Potato, Potahto, Tomato, Tomahto, Haematite, Hematite, let’s call the whole thing off! Yes, this week we look at one of the best-known gemstones which pretty much has a 50/50 split between how people spell It (and therefore pronounce it). Being a Yorkshireman, in true tradition I prefer words with fewer letters, so Hematite it is! And that’s just for starters – how about magnetic and non-magnetic? Which of those is natural? Read on and find out …
Hematite is a metallic steel-grey stone that when polished up makes for a lovely bead to use in all aspects of jewellery-making. It is super abundant, super cheap and is easy to electroplate so can come in a range of beautiful colours. Did you know that you can also find natural rusty-red Hematite? This colour gave birth to its name, from the Greek word “haemo” meaning blood.
Hematite is found in iron-mining regions around the world. The largest hematite deposits are found in Quebec, Canada, near Lake Superior. Other notable places include Brazil, England, Germany, Hungary, Elba (Italy). Poland, Spain, Switzerland, the United States, and Venezuela.
Another interesting place where Hematite is abundant is the planet Mars. Discovered in 2001 by an infrared spectrometer on the NASA Mars Global Surveyor in orbit around Mars, Hematite was seen in abundance at Terra Meridiani near the Martian equator and the Aram Chaos site near the Valles Marineris.
The red chalk writing from powdered Hematite is one of the earliest in human history. It was first used 164,000 years ago by the Pinnacle-Point man, probably for social purposes – an early version of Facebook maybe!? ????
Hematite residues have been found in graves from as far back as 80,000 years ago. In Poland and Hungary, red chalk mines have been found that date as far back as 5000 BC, which are believed to have been part of the Linear Pottery culture of the Upper Rhine.

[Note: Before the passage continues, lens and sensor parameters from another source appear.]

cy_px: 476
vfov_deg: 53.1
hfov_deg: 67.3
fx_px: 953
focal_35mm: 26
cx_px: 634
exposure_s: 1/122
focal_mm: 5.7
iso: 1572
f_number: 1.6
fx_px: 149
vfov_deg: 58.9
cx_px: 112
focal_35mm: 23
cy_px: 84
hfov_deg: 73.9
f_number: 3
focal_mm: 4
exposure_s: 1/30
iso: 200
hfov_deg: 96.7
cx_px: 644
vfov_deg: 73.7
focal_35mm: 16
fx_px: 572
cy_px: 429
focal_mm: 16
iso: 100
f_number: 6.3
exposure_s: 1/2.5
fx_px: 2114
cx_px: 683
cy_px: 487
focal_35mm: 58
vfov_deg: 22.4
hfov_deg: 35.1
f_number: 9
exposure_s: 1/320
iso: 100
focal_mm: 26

Red ochre clay contains elements of Hematite and people have used this powdery chalk since the Stone Age for decoration and writing. More recently, rouge, a polishing compound widely used on silver and gold, is also a powdered form of Hematite. It has been mined as a source of iron through the ages too.
Gem cutters often make cameos, intaglios, carvings, beads, and cabochons from Hematite. This leads to it being a popular gemstone amongst jewellery-makes and is often combined with other gemstones in alternating patterns.

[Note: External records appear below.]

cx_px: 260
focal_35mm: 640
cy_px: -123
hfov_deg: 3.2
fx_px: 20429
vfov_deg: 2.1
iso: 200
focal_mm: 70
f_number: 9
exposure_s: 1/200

Hematite is a kind of iron ore that is made up of iron oxide crystals. Although reasonably tough (harder than Iron!) with a hardness of 6.5 on the MOHs scales, Hematite is also quite brittle.
And now for the question around Hematite and magnetism…natural Hematite is NOT magnetic. You may encounter a magnetic material sold as “Magnetic Hematite” but despite its name, that material contains no Hematite at all. Although these pieces simulate Hematite and can even have red streaks, their magnetism exposes them as fake! Despite that, we have to put “Non-Magnetic” on all of our Hematite products such is the general belief that there is a magnetic Hematite.
It is said that Hematite helps to dissolve one’s negativity and keeps one from absorbing other people's negativity. It is believed to be a powerful stone that may help one with shyness, self-esteem, and survival, as well as increasing one’s willpower and dependability and instilling confidence in oneself. It is thought to aid in the treatment of overeating, smoking, and other kinds of overindulgence, as well as compulsions and addictions.